Pour… retirer la graisse sous le platysma

La région du menton comporte deux plans graisseux :

  • une graisse superficielle, située sous la peau et au-dessus du muscle (graisse pré-platysmale)
  • une graisse plus profonde, présente sous le muscle (graisse rétro-platysmale)

La graisse superficielle peut toujours être aspirée par liposuccion, mais la graisse profonde ne peut être retirée que chirurgicalement, via la cicatrice sous-mentale.

Le chirurgien évalue en consultation la présence de ces deux types de graisse. Une échographie peut également être réalisée pour mesurer leur épaisseur.

 

Pour… libérer les ligaments mandibulaires

Ces petites attaches fibreuses situées de part et d’autre du menton, en avant de la bajoue, relient la peau à l’os de la mâchoire. Les ligaments mandibulaires constituent un obstacle pour les tissus affaissés avec l’âge, ce qui contribue à l’apparition des bajoues. Libérer les ligaments lors d’un lifting cervico-facial permet de redraper la peau sur les côtés du menton de manière plus harmonieuse. La remise en tension est plus efficace, esthétique et durable.

 

Pour… corriger le volume des glandes sous-mandibulaires

Grâce à la cicatrice sous-mentale, il est possible d’accéder aux glandes salivaires sous-mandibulaires. Elles sont relativement volumineuses chez certains patients. Leur relief visible sous l’angle de la mâchoire peut donner au cou un aspect moins net. La résection d’une petite portion de ces glandes peut être envisagée, afin d’améliorer la définition de l’ovale du visage et sa transition vers le cou.

 

Pour… suturer les muscles digastriques

Ce geste est réalisé par la même incision, lorsque le bas du visage et la région sous le menton manquent nettement de définition. Le chirurgien rapproche et suture les deux muscles digastriques, situés en profondeur sous le platysma. Cela contribue à affiner la zone sous le menton, et à améliorer l’aspect du cou.

 

Dans quels cas ces interventions sont-elles pratiquées ?

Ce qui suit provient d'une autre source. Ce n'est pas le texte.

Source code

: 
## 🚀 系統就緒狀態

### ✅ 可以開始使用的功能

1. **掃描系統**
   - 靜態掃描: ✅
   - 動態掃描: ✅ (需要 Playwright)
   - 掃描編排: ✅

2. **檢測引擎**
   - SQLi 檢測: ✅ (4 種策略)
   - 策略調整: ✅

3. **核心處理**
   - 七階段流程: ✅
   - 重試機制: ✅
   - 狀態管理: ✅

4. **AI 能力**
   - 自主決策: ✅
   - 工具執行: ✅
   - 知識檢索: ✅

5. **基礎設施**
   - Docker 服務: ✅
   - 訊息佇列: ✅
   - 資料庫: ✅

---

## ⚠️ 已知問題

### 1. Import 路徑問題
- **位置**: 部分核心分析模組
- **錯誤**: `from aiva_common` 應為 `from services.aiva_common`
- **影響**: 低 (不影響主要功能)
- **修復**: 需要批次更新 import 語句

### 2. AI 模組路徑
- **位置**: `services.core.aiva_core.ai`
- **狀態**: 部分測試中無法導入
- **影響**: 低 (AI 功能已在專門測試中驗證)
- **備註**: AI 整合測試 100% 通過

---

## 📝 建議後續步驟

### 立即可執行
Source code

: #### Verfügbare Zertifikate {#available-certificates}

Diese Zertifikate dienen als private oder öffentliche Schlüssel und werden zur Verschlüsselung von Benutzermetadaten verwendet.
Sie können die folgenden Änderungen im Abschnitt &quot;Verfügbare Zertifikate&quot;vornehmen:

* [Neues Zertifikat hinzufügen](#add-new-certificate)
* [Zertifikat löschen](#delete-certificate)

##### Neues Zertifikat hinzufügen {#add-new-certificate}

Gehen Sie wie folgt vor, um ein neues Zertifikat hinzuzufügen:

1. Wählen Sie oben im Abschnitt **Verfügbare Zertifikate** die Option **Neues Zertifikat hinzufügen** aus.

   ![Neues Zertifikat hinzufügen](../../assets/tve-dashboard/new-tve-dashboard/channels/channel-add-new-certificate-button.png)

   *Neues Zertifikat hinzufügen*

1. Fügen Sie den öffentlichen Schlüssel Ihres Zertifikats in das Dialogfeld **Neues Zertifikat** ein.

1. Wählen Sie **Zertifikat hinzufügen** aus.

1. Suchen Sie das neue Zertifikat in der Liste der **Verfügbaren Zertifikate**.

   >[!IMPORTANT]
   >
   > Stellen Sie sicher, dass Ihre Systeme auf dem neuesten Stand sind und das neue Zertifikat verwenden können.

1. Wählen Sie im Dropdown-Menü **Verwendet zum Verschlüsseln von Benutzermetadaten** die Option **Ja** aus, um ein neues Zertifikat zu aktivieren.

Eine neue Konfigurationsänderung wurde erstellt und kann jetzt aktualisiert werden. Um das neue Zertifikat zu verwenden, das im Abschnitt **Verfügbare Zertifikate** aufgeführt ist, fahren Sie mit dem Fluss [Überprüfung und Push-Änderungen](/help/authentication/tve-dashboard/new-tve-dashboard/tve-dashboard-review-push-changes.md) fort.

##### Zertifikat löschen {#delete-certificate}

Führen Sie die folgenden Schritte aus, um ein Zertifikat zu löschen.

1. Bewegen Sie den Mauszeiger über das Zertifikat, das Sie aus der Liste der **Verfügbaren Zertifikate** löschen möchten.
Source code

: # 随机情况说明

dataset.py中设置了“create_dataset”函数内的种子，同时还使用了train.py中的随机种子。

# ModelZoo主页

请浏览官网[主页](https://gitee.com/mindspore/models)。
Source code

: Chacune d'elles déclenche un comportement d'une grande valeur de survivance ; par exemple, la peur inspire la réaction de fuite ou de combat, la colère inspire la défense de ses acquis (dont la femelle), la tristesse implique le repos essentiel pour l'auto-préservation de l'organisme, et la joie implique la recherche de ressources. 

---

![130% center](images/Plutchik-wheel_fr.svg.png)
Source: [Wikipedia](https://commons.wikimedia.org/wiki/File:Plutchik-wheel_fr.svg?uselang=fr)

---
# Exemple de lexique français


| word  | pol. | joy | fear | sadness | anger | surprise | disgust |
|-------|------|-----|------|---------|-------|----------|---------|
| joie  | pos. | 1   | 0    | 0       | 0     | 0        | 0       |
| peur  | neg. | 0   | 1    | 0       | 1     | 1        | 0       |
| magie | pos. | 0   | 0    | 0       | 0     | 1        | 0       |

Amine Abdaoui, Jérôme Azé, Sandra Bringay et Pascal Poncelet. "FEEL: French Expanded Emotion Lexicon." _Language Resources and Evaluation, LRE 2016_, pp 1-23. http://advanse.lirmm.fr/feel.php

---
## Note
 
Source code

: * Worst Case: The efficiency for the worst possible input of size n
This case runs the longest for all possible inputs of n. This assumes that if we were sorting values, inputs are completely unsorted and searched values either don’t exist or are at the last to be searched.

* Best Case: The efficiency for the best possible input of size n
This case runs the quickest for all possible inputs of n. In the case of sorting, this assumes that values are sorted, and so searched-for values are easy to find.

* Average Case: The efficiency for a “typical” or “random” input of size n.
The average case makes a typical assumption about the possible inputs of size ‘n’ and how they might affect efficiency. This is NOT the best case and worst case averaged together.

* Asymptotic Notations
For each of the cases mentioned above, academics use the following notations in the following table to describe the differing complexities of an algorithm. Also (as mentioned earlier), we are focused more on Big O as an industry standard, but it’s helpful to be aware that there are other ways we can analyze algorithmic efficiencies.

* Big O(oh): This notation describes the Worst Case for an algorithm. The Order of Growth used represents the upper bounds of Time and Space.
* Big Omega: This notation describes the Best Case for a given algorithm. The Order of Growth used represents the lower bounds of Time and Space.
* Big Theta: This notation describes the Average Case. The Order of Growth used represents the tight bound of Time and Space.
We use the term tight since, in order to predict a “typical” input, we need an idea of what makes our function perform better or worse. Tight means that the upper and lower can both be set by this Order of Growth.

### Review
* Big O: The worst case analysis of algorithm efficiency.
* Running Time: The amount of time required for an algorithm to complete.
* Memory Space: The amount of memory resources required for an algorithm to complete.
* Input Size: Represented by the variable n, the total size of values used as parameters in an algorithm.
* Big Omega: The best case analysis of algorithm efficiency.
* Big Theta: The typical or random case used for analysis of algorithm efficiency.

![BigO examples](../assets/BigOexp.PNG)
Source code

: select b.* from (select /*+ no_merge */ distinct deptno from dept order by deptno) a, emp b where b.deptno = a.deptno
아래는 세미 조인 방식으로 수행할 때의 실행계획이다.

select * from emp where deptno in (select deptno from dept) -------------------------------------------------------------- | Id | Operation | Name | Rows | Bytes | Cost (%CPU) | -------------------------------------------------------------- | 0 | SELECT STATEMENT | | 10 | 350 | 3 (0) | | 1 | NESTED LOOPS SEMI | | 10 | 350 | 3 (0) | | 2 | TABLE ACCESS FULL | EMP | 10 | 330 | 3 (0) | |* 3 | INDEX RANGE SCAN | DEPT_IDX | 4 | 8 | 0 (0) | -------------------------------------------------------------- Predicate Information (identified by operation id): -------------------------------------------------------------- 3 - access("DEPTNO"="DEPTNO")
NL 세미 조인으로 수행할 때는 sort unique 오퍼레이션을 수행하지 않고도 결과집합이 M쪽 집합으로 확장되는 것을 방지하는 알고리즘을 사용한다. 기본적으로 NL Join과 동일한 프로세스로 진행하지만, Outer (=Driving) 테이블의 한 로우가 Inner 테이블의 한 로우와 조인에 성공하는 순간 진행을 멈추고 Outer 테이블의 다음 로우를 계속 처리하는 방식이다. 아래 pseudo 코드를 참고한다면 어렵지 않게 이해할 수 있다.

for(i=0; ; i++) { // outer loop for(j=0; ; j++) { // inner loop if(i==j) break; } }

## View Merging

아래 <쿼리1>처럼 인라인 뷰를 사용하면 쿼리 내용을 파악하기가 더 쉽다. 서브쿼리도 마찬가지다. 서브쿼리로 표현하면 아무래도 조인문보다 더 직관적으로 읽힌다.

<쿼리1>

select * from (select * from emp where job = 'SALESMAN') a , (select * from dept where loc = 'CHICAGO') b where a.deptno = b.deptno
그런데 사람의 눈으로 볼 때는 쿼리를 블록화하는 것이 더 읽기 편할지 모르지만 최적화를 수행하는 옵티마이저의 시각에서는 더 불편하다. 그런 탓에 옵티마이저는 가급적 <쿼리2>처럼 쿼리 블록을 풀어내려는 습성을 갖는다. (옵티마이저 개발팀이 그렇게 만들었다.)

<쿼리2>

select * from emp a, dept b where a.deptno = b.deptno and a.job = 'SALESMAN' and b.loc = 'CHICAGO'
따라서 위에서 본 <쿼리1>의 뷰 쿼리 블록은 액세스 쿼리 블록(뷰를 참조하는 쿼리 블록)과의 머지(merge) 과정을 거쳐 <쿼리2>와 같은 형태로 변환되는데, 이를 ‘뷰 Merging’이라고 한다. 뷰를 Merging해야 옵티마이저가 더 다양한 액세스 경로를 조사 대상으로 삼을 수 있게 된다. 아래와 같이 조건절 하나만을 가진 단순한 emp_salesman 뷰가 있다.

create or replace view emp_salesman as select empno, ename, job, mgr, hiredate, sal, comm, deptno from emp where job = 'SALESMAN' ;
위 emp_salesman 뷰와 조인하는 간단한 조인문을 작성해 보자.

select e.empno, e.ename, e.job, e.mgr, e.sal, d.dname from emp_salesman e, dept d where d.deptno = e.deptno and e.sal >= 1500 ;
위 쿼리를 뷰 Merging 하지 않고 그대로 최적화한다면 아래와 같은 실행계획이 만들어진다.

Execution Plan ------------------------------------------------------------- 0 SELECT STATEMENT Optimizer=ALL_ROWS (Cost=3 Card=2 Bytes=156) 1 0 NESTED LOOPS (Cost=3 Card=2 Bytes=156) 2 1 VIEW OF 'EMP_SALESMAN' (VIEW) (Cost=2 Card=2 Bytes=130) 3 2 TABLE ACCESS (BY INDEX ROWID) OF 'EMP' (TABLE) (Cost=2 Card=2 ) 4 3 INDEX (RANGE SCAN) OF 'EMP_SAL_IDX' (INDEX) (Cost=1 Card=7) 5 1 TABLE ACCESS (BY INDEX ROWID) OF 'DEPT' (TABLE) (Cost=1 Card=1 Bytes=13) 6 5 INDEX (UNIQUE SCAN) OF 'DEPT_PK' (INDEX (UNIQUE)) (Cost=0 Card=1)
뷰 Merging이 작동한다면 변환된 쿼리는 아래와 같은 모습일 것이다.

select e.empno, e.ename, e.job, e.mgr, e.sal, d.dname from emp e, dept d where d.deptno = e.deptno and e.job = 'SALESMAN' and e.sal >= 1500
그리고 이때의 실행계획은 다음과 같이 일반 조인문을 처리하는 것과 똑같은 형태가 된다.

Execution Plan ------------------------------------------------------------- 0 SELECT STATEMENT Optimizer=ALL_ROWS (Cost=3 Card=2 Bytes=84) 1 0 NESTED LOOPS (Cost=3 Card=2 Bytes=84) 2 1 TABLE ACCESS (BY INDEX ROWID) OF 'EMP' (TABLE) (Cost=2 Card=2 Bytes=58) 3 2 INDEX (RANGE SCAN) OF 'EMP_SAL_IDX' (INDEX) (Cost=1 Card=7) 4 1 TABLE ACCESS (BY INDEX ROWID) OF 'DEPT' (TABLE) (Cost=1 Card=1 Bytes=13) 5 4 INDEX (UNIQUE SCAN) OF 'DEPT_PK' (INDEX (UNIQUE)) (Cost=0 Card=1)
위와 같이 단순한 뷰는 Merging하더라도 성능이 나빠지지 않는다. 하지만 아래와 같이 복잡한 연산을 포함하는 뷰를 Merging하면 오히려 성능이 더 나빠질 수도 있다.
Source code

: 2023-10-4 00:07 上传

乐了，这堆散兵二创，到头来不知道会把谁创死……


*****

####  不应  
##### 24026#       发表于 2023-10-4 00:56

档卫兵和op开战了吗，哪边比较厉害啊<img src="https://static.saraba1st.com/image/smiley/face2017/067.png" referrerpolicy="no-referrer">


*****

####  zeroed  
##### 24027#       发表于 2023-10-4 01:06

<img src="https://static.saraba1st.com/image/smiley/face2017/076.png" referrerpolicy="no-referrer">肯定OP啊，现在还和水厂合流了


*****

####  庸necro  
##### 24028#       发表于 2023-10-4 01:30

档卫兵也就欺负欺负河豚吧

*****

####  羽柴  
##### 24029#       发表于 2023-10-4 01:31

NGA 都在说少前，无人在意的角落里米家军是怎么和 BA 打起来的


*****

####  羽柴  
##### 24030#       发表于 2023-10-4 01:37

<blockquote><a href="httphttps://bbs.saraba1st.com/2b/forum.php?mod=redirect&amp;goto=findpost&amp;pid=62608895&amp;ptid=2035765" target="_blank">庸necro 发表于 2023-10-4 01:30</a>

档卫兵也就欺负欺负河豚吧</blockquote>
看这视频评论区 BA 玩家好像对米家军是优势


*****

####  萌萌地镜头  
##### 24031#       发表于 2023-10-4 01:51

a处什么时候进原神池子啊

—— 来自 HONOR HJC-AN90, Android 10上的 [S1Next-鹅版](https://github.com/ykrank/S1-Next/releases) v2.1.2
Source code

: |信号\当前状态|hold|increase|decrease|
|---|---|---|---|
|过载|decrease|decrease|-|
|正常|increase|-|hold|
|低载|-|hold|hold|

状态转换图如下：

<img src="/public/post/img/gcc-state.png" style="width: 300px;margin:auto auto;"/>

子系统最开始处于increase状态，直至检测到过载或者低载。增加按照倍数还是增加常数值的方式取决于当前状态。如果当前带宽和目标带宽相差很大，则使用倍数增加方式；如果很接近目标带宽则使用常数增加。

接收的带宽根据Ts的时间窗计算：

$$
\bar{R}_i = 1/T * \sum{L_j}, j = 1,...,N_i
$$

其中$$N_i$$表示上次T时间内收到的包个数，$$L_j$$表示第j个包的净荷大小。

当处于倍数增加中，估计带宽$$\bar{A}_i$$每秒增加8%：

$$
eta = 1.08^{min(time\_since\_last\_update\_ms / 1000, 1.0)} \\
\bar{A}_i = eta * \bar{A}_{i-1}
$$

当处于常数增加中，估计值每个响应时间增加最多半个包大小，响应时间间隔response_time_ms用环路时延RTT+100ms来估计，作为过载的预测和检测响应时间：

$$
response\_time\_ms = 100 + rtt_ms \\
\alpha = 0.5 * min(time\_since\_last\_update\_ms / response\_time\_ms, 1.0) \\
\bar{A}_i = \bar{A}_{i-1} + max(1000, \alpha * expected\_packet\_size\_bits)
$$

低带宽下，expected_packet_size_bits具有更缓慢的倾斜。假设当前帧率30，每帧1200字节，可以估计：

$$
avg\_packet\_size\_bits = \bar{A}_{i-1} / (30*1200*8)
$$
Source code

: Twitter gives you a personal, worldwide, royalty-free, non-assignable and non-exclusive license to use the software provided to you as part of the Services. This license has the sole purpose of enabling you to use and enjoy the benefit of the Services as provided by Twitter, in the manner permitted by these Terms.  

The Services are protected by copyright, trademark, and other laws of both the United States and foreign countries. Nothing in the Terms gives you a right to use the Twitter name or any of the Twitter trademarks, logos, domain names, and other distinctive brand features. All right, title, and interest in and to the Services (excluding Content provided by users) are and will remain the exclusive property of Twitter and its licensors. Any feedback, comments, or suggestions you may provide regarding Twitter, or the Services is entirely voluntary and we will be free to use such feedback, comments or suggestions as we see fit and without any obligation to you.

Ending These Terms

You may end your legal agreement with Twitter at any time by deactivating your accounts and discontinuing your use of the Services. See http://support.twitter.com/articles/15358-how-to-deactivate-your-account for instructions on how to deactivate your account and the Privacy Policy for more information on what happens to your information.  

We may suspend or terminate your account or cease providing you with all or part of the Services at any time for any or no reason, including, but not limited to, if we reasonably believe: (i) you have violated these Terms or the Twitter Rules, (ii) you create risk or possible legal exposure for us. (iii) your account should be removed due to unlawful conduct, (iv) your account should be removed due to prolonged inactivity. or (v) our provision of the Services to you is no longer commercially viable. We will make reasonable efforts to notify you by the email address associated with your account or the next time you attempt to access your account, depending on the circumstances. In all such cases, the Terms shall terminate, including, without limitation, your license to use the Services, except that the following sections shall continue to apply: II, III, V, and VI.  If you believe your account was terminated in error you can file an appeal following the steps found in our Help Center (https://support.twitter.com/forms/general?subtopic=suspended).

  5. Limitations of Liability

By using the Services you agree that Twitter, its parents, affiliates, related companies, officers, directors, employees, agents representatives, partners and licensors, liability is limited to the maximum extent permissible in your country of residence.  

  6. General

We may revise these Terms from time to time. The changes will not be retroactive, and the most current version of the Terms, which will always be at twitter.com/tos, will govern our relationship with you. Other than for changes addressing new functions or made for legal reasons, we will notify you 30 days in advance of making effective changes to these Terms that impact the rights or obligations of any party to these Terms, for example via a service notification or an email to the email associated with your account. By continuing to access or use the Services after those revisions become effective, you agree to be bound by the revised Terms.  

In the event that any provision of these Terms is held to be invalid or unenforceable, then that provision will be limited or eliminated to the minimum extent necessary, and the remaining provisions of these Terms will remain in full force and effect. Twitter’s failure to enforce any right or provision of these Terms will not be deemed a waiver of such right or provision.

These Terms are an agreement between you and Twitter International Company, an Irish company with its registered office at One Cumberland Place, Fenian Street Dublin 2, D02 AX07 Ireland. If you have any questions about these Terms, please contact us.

Le lifting du cou associe classiquement trois de ces gestes : un dégraissage pré-platysmal, la platysmaplastie et la libération des ligaments mandibulaires. Ces étapes permettent de redraper la peau et de retendre le muscle du cou pour un effet lisse et naturel.

Dans les cas plus complexes, l’intervention peut être complétée par la suture des muscles digastriques, et des transections du platysma. Il s’agit de sectionner transversalement le muscle au niveau du pli entre la région sous-mentale et le cou, pour améliorer la définition.

Lorsqu’il faut intervenir davantage, on envisage la plastie des digastriques et le dégraissage sous-platysmal. La résection partielle des glandes sous-mandibulaires reste exceptionnelle.